In turn, this one outbreak points up our continued vulnerability from our interface with nature, either through global warming as our economic activities produce more greenhouse gases, depleting the earth’s natural flora cover, and through the latter (or through the African’s love for exotic meat types), driving its fauna to extinction. On the other hand, news that the Americans may have an experimental serum that works wonders on victims of Ebola was a reminder, if one was needed, of the resilience of the human species, especially our capacity to find solutions to whatever problems beset us, once we set out minds to it.

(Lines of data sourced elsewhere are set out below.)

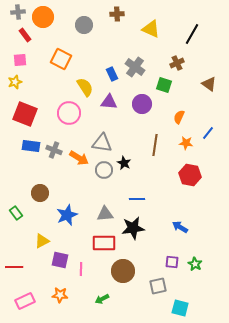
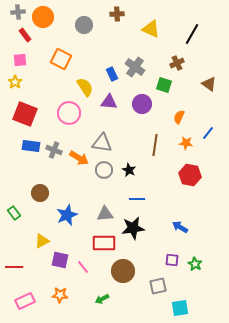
yellow star at (15, 82): rotated 16 degrees counterclockwise
black star at (124, 163): moved 5 px right, 7 px down
green rectangle at (16, 213): moved 2 px left
purple square at (172, 262): moved 2 px up
pink line at (81, 269): moved 2 px right, 2 px up; rotated 40 degrees counterclockwise
cyan square at (180, 308): rotated 24 degrees counterclockwise
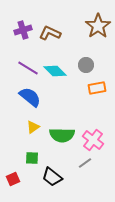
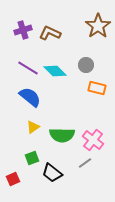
orange rectangle: rotated 24 degrees clockwise
green square: rotated 24 degrees counterclockwise
black trapezoid: moved 4 px up
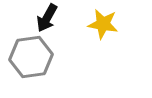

Some distance remains before this wonder serum may be found either off the counter, or via some medic’s prescription. There are three stages to drug testing. In the first stage, promising compounds are put through their paces using human cells grown in laboratories, or computer models of the former. Success at this stage sees the would-be medication go through the animal testing stage. Only after this may the drug prospects be tested on healthy human volunteers, and thereafter, ailing persons. The drug certification process then kicks off from this point.
It would seem that the American prospect is barely out of the stage two trials. However, a provision of the American drug testing process that allows use in exceptional circumstances resulted in two US aid workers who caught the disease while working in Liberia being treated with the unapproved substance. Apparently, tests on monkeys revealed that the drug had potential for curing Ebola. If reports on the current state of both these US citizens are anything to go by, the ZMapp drug may have more than potential.
At this point, the discourse breaks down. Why, it is being asked have the Americans not dispatched the drugs to Africa? Not just have they used it, but also the use appears beneficial. So non-use for our benefit could mean any of several things. If nothing else, conspiracy theorists have fervid imaginations.
More useful context, though, may be obtained from understanding why the Americans began the research into an Ebola cure in the first place. Their concern was not with dying Africans, good for television, though, such sights have turned out to be for the continent’s brain-dead leadership. Since 1976, if not before then, Africa has had the virus. Outbreaks were messy, true, but quickly ran their courses. African governments did not appear bothered either. No continental panjandrum, not any of his (they are usually male, these types) apparatchik was ever threatened by the disease.
The Americans were worried instead, about the danger to their citizens, were bioterrorists able to produce cultures based on this and other highly fatal diseases; and thought it proper to attack the US with them. And they commissioned researchers to work on counter-cultures. It was plain chance, therefore, that one such response was ready in time for this outbreak. The Americans, thus, got a unique opportunity to put their risk mitigation procedures to test.
What has Africa been doing? Liberia and Sierra Leone have shut their borders, requesting their nationals to fast and pray. Nigeria is not praying yet, at least not around Ebola. Still certain that it has in place the processes necessary to contain an outbreak of the virus, locally. Although, truth is that much of the domestic prayer assets may be currently deployed in aid of the return of the kidnapped Chibok girls. Which may explain government’s prohibition of the leading Pentecostal miracle-working pastor from taking on new imports — we may need him later!
In essence, then, we are witnessing two responses to the same stimulus. One rational. The other, difficult to place. This has been the African dilemma since 1955: an unwillingness to take responsibility for the choices we make, married with the conviction that if we scream ourselves hoarse thereafter, we can get others to pull our chestnuts out of the fire for us.